Das ist die Hoffnung der UBS. Denn mit diesem Abkommen hätten die EU-Staaten akzeptiert, dass Bankgeschäfte unter Wahrung des Bankkundengeheimnisses fortgesetzt werden dürfen. Wenn nun solche Geschäfte als Geldwäscherei im Rückblick kriminalisiert würden, verstosse das gegen den Grundsatz von Treu und Glauben. Als eine denkbare Option gilt, die staatsrechtliche Bewertung des Zinsabkommens im Zuge des Berufungsprozesses dem Europäischen Gerichtshof vorzulegen – was das Verfahren in Paris wohl erheblich verzögern dürfte.
Ob die UBS mit dieser Argumentation das Blatt für sich zu wenden vermag, gilt als vollkommen offen.

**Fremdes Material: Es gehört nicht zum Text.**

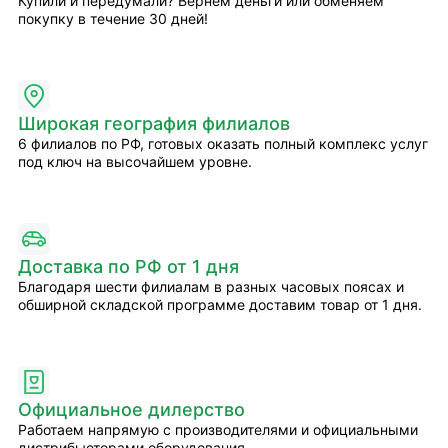
Купили и передумали? Вернём деньги или обменяем
покупку в течение 30 дней!
Широкая география филиалов
6 филиалов по РФ, готовых оказать полный комплекс услуг
под ключ на высочайшем уровне.
Доставка по РФ от 1 дня
Благодаря шести филиалам в разных часовых поясах и
обширной складской программе доставим товар от 1 дня.
Официальное дилерство
Работаем напрямую с производителями и официальными
дистрибьюторами оборудования.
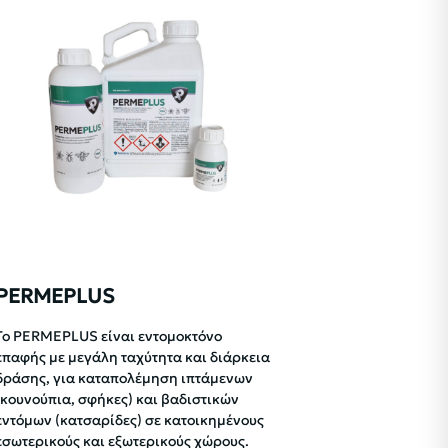
PERMEPLUS
To PERMEPLUS είναι εντομοκτόνο
επαφής με μεγάλη ταχύτητα και διάρκεια
δράσης, για καταπολέμηση ιπτάμενων
(κουνούπια, σφήκες) και βαδιστικών
εντόμων (κατσαρίδες) σε κατοικημένους
εσωτερικούς και εξωτερικούς χώρους.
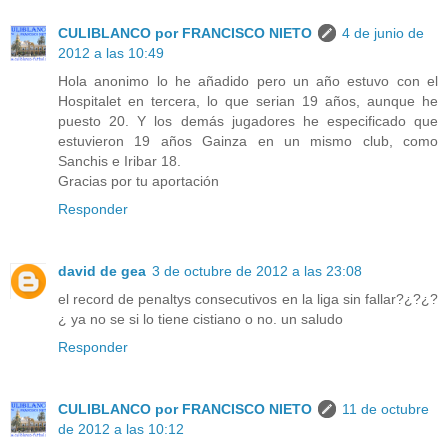
CULIBLANCO por FRANCISCO NIETO
4 de junio de
2012 a las 10:49
Hola anonimo lo he añadido pero un año estuvo con el
Hospitalet en tercera, lo que serian 19 años, aunque he
puesto 20. Y los demás jugadores he especificado que
estuvieron 19 años Gainza en un mismo club, como
Sanchis e Iribar 18.
Gracias por tu aportación
Responder
david de gea
3 de octubre de 2012 a las 23:08
el record de penaltys consecutivos en la liga sin fallar?¿?¿?
¿ ya no se si lo tiene cistiano o no. un saludo
Responder
CULIBLANCO por FRANCISCO NIETO
11 de octubre
de 2012 a las 10:12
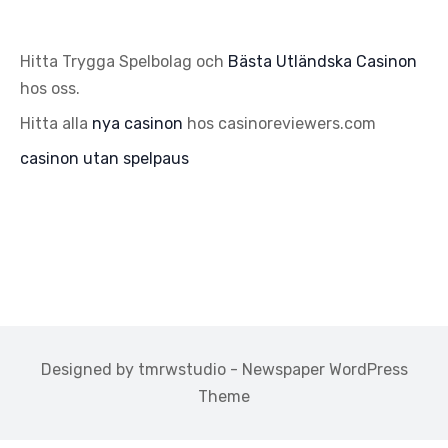
Hitta Trygga Spelbolag och
Bästa Utländska Casinon
hos oss.
Hitta alla
nya casinon
hos casinoreviewers.com
casinon utan spelpaus
Designed by tmrwstudio - Newspaper WordPress
Theme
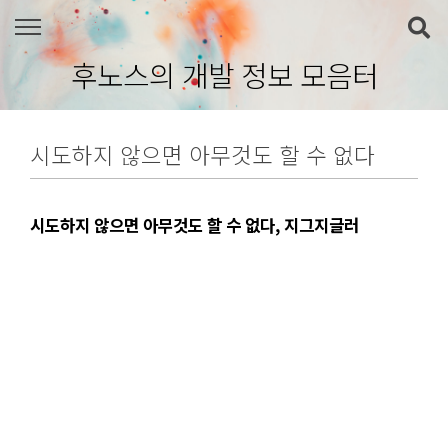
본문 바로가기
후노스의 개발 정보 모음터
시도하지 않으면 아무것도 할 수 없다
시도하지 않으면 아무것도 할 수 없다, 지그지글러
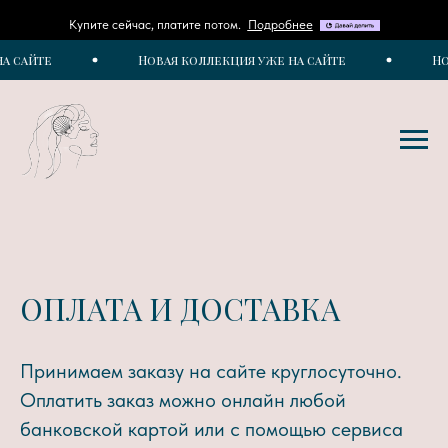
Купите сейчас, платите потом.
Подробнее
а сайте
Новая коллекция уже на сайте
Но
ОПЛАТА И ДОСТАВКА
Принимаем заказу на сайте круглосуточно.
Оплатить заказ можно онлайн любой
банковской картой или с помощью сервиса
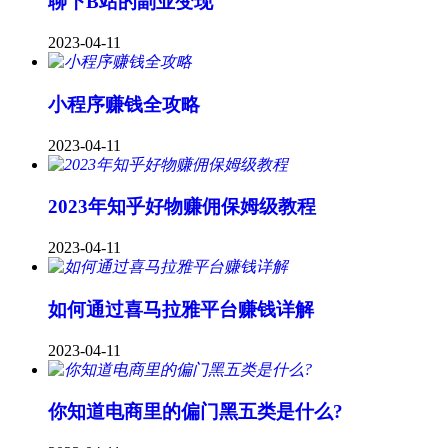
聊下B站的副业变现
2023-04-11
小程序赚钱全攻略
2023-04-11
2023年知乎好物赚佣保姆级教程
2023-04-11
如何通过喜马拉雅平台赚钱详解
2023-04-11
你知道电商里的偏门黑五类是什么?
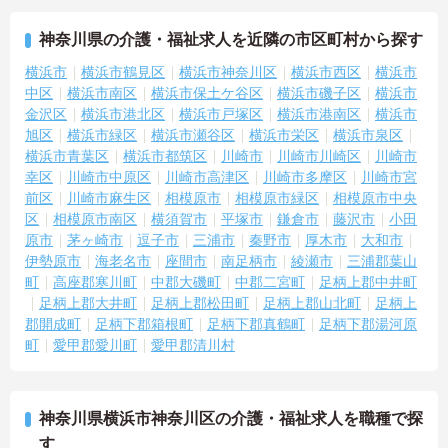
神奈川県の介護・福祉求人を近隣の市区町村から探す
横浜市
横浜市鶴見区
横浜市神奈川区
横浜市西区
横浜市
中区
横浜市南区
横浜市保土ケ谷区
横浜市磯子区
横浜市
金沢区
横浜市港北区
横浜市戸塚区
横浜市港南区
横浜市
旭区
横浜市緑区
横浜市瀬谷区
横浜市栄区
横浜市泉区
横浜市青葉区
横浜市都筑区
川崎市
川崎市川崎区
川崎市
幸区
川崎市中原区
川崎市高津区
川崎市多摩区
川崎市宮
前区
川崎市麻生区
相模原市
相模原市緑区
相模原市中央
区
相模原市南区
横須賀市
平塚市
鎌倉市
藤沢市
小田
原市
茅ヶ崎市
逗子市
三浦市
秦野市
厚木市
大和市
伊勢原市
海老名市
座間市
南足柄市
綾瀬市
三浦郡葉山
町
高座郡寒川町
中郡大磯町
中郡二宮町
足柄上郡中井町
足柄上郡大井町
足柄上郡松田町
足柄上郡山北町
足柄上
郡開成町
足柄下郡箱根町
足柄下郡真鶴町
足柄下郡湯河原
町
愛甲郡愛川町
愛甲郡清川村
神奈川県横浜市神奈川区の介護・福祉求人を職種で探
す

Das Argument mit dem Zinsabkommen hatte die Grossbank schon im ersten Prozess gebracht, die erste Instanz war aber nicht darauf eingegangen.
3900 französische UBS-Kunden haben 620 Millionen Euro Steuern nachgezahlt.
Berechtigte Hoffnungen gibt es indes, dass selbst im Fall einer erneuten Verurteilung die Busse substanziell tiefer ausfallen könnte. Der Grund dafür liegt in einem Urteil des französischen Kassationsgerichts vom September 2019. Das Gericht legte darin fest, dass als Bemessungsgrundlage für die Busse bei Geldwäscherei in Verbindung mit Steuerbetrug nicht die hinterzogenen Gelder heranzuziehen sind, sondern die tatsächlich hinterzogenen Steuern. Letzteres hatte die erste Instanz im UBS-Prozess getan.
Insgesamt hatten die 3900 französischen UBS-Kunden 620 Millionen Euro Steuern nachgezahlt. Wird dieser Betrag und nicht die nachdeklarierten 3,7 Milliarden Euro Kundengelder der Bussenberechnung zugrunde gelegt, könnte UBS-Chefjurist Diethelm möglicherweise seinem Arbeitgeber wenn schon keinen Freispruch, dann zumindest eine billigere Busse bieten.
Wie auch immer der neue Prozess, der bis zum 24. März angesetzt ist, ausgehen wird: Als sicher gilt nur, dass die unterlegene Seite das Verfahren an das Kassationsgericht weiterziehen wird. Bis der Streit zu Ende ist, könnte Diethelm dann vielleicht schon in Rente sein.